At the same time, many genuine activists have attempted to “go-it-alone” by building isolated anti-police brutality campaigns. These efforts, while important, lack the resources or social power to represent a sustained and meaningful challenge to the impunity of various sections of repressive state apparatus. The efforts of the Esplanade Community Group (who have written for these pages in the past), for example, has shown concretely that isolated community activists are targeted by police for speaking out against police brutality. Although these campaigns are important, they will lack teeth as long as they are unable to link up with the broader working class organizations.

The only solution is to rely on the strength of our class. The labour movement in Canada has a rich tradition of struggle. The Canadian working class is today organized primarily in the trade unions and the New Democratic Party (NDP). These organizations were built through the heroic efforts of Canadian workers who fought employer-hired goons, scabs, and police in the struggle to gain a decent standard of living. Many of the gains we enjoy today, such as good jobs, universal healthcare, the right to organize unions, pensions, workplace safety, and the minimum wage could not have been possible if workers had not been willing to defend themselves and their picket lines.

We must return to the tradition of relying on our own strength if we are going to be able to defend our jobs, our healthcare services and our access to affordable housing in the period of economic crisis. Organized labour must take a lead in the fight against police brutality. This means challenging union-busting attempts, protecting its rallies from police attacks, preventing the terrorization of working class neighbourhoods, and maintaining solid picket lines to protect good jobs.

Unfortunately, the leadership of trade unions and the NDP regularly back down from these tasks. It therefore falls on workers, students, and youth to ensure that our organizations take a fighting stance. Two resolutions, one on the G20 and one on police brutality, which were passed with a strong majority at the recent Ontario New Democratic Youth (ONDY) convention in Hamilton, are steps in the right direction. This is a reflection of the growing mood of discontent among the rank-and-file of the trade unions, the NDP, and the broader working class.

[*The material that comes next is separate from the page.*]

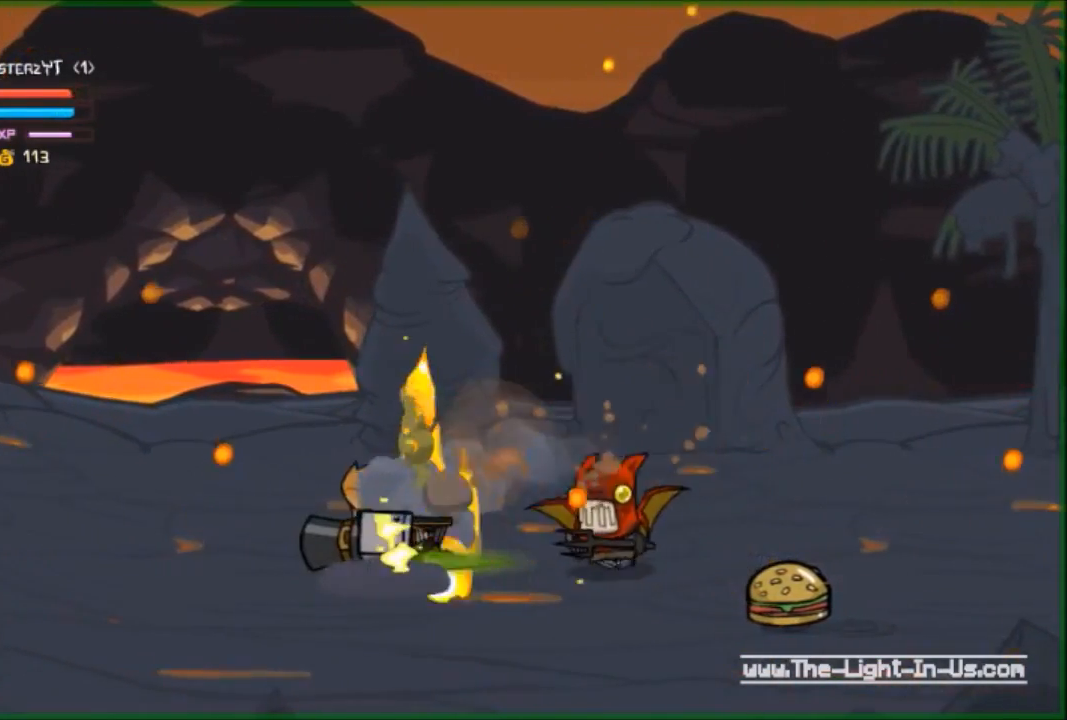
{"buttons": ["A"], "left_stick": "left", "events": [[333, "A", "down"]]}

If the present leadership refuses to protect the working class, then it should step aside. At stake is the very survival of our class in the period of economic downturn. A good first step would be to return to the basic program of the Regina Manifesto, the founding document of the Co-operative Commonwealth Federation (the predecessor to today’s NDP), where Canadian workers uncompromisingly put forward that:

No C.C.F. Government will rest content until it has eradicated capitalism and put into operation the full program of socialized planning which will lead to the establishment in Canada of the Cooperative Commonwealth.

The task of the labour movement is to address the roots of the problems. The brutal capitalist system, which benefits a tiny minority of Canadians, must be abolished. With it, the state apparatus, which today serves and protects the interests of that tiny minority, must be abolished and replaced by a state that is directly and democratically controlled by the working class. We are the vast majority and we demand nothing less than the fruits of our labour.